I respect them and listen to them, they have never abandoned me and I will never abandon them. And even thought they are  bounded and thoughtful, I graciously accept their advice and observations and even their intrusions. They have earned them.

Sometimes I can answer them, sometimes not, but they want nothing from me other than to be honest and happy and successful. Even I can’t quarrel with that.

I am deeply, and truly touched that these people – their messages are always thoughtful and compassionate – have stayed with me for so long. Today Susan wrote me to thank me for writing about my granddaughter Robin’s impending visit, about our undocumented friend Camilla’s search for refuge.

“I applaud you and Maria for trying to provide solace and help for Camilla – thank you for yet another thought-provoking and heartfelt post. Your heart is wide open…”  Susan.

I think Susan is right. My heart is wide open these days. I credit Maria for opening it some years ago, the heart surgeons for opening it up quite literally several years ago, and lately, Mr. Trump for opening it wider. I bear no hatred or contempt for the man, I hope he is a successful President for the sake of the country, and that he one day tries to unite us,  but  in the meantime he has challenged me to decide just who I am and who I wish to be.

More than anything, I wish to be a man with a merciful and open heart in a time when so many hearts have turned to stone. Robin has, of course has opened my heart further, but I have no wish to be over the wall or over the top in my love for her, despite the many messages I get telling me that has happened.

It is good just where it is, it really doesn’t need to go a lot farther. That has been a good lesson for me in life. Sometimes where you are is precisely where you need to be.

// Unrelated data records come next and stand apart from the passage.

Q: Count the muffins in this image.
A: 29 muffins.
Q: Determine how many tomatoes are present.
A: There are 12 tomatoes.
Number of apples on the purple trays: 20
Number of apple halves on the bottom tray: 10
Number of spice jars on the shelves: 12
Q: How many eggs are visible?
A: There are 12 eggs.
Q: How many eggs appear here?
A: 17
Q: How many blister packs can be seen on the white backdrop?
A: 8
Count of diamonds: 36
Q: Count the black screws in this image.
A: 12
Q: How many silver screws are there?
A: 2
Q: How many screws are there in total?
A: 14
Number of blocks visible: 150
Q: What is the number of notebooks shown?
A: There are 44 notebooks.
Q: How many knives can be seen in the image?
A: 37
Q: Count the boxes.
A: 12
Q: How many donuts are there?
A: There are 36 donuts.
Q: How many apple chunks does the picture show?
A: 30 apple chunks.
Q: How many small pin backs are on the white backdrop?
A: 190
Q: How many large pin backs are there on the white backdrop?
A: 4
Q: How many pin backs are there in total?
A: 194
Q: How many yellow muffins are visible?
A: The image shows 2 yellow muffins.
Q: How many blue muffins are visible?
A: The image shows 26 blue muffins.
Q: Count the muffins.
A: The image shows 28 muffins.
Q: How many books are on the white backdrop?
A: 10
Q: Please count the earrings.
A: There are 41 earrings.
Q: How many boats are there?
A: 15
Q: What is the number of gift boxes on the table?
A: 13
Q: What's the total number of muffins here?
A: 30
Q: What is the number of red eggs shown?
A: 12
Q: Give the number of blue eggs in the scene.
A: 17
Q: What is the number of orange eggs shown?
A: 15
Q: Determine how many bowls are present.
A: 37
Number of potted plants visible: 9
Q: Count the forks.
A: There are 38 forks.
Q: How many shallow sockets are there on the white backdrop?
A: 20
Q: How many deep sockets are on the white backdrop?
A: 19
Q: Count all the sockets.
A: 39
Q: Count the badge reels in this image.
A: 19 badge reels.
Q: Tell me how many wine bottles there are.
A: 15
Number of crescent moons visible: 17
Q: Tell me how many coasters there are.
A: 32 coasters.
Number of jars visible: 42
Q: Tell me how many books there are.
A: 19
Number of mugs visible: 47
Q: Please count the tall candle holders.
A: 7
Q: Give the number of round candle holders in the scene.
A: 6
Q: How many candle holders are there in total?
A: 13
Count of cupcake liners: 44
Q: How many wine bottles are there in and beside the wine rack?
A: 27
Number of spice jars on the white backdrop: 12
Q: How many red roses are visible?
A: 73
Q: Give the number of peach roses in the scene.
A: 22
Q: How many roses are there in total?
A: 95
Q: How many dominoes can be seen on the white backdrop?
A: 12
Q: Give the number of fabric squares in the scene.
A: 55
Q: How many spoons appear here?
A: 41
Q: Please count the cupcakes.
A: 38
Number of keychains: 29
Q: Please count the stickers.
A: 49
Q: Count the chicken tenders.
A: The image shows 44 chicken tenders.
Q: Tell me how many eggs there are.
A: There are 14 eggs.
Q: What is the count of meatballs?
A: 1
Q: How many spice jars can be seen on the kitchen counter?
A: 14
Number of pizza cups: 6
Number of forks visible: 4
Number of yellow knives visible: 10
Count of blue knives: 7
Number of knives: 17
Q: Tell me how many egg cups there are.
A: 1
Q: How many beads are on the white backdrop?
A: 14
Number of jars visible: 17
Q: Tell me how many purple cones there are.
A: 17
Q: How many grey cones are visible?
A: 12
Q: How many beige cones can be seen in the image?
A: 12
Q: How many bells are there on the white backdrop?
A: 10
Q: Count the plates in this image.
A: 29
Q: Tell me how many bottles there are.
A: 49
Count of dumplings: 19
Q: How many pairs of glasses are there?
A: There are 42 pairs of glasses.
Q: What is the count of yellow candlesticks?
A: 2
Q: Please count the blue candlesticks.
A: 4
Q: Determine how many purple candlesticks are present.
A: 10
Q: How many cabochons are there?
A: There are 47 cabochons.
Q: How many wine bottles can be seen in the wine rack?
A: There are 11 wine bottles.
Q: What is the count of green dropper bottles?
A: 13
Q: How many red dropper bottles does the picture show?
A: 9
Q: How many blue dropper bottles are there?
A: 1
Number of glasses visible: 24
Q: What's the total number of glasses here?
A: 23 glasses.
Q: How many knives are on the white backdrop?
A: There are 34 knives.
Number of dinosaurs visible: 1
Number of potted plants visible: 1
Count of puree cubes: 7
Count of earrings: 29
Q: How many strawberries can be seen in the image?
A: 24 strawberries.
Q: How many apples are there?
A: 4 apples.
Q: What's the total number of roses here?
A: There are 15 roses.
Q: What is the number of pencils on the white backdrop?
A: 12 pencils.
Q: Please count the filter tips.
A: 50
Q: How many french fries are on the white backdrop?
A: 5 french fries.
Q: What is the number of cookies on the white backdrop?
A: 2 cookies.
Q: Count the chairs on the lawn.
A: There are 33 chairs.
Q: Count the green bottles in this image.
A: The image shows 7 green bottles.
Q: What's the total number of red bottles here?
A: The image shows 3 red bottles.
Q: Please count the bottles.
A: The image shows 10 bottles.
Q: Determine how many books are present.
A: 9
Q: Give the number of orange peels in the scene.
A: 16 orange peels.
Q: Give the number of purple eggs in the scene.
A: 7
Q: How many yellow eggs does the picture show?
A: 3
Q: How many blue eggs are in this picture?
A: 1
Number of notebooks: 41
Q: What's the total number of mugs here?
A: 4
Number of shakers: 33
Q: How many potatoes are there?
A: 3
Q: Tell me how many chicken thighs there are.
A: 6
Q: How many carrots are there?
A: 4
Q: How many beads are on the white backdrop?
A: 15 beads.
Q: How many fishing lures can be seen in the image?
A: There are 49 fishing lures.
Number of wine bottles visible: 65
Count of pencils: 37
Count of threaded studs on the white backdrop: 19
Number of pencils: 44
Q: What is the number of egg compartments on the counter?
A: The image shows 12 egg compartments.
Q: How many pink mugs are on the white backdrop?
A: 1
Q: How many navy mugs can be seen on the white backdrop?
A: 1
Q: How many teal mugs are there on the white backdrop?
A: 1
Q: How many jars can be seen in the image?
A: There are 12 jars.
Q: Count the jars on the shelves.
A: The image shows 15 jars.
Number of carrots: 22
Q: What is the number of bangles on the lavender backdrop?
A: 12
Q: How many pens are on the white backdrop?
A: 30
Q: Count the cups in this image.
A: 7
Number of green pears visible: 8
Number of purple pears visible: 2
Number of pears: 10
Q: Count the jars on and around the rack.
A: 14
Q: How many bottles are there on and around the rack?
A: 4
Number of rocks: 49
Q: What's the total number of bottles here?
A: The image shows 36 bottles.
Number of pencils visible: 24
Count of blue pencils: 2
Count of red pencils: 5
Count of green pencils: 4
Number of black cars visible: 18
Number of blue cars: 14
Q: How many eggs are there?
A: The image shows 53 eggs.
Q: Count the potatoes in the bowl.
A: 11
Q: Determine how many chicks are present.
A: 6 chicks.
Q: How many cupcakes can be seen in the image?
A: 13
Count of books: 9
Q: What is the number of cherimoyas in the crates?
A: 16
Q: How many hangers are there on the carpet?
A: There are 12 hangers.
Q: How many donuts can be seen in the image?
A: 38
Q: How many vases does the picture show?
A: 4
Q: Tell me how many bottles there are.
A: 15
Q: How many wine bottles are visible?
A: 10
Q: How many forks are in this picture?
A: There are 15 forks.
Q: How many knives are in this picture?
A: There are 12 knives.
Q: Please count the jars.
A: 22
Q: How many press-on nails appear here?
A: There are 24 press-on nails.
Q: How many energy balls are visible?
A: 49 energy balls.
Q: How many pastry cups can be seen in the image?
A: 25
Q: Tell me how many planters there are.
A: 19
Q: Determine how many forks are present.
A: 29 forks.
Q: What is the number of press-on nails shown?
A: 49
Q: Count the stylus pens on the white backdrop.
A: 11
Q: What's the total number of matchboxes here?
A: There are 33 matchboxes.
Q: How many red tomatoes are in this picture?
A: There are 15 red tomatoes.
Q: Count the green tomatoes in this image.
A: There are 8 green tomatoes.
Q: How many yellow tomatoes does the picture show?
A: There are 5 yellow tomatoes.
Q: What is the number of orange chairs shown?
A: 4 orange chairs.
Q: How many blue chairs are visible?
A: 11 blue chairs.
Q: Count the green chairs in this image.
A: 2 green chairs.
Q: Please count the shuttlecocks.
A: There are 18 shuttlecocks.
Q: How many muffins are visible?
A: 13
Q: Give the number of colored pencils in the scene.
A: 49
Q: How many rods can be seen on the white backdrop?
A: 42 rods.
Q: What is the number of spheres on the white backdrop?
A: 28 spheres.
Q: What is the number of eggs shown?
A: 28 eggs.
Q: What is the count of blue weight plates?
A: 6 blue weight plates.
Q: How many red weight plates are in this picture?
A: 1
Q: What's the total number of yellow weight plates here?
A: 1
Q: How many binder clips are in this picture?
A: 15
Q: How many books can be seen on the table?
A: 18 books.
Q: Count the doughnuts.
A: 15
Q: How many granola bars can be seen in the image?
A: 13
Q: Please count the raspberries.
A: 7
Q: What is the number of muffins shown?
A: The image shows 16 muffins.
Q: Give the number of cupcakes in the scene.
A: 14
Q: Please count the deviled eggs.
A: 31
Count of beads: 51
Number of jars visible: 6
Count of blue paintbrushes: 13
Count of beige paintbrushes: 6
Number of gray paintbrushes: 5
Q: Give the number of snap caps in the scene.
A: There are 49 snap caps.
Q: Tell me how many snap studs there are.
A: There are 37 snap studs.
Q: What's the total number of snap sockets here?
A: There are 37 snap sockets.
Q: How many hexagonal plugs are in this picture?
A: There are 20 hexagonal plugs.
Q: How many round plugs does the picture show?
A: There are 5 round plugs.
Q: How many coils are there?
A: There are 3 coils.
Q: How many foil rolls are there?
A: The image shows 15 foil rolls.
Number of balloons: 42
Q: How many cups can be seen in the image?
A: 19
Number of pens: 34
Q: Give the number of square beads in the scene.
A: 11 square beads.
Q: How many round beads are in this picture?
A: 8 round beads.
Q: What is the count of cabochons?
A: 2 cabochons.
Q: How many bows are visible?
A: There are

The residents of the Mansion and the refugees and the millions of mostly hard-working  illegal immigrants have touched my heart deepest of all, except for Maria. After all, Robin does not need me as much as Camilla does, she is loved, well cared for and content. The Mansion residents are appreciating some help, and that is the thing about help: it helps.

They have opened my heart and they keep it open. Their love and trust is soul food for me.

One woman wrote me yesterday, she hadn’t read the blog for a while, and she told me I had changed, and become a different person. I thanked her for that, but I also told her that I don’t believe anyone can ever become a different person. We are not light bulbs that can be unscrewed and replaced.

At times I am better, at times I am worse, I am a work in progress, I hope I will never see myself as being done.

Our souls and spirits are not transferable, they cannot be wiped clean and discarded. I am not a different person, that is not possible, I am the very same person trying to learn and grow, and where possible, change. I don’t trust anyone who claims to be a different person, I think all of us can be a better person than we are. That is the miracle of being human, no dog or horse or elephant or squirrel can set out to do that.

Living with Maria, I think my heart will never close again.

I thank you Susan, for your thoughts about my heart, it was good to hear from you again, and I hope you are well. I am grateful for you. I think of my heart as being like a proud and vintage car. A lot of work has been done it, and sometimes, on the road, it runs wide and open.

It’s a good feeling for sure, free and uplifting and full of promise.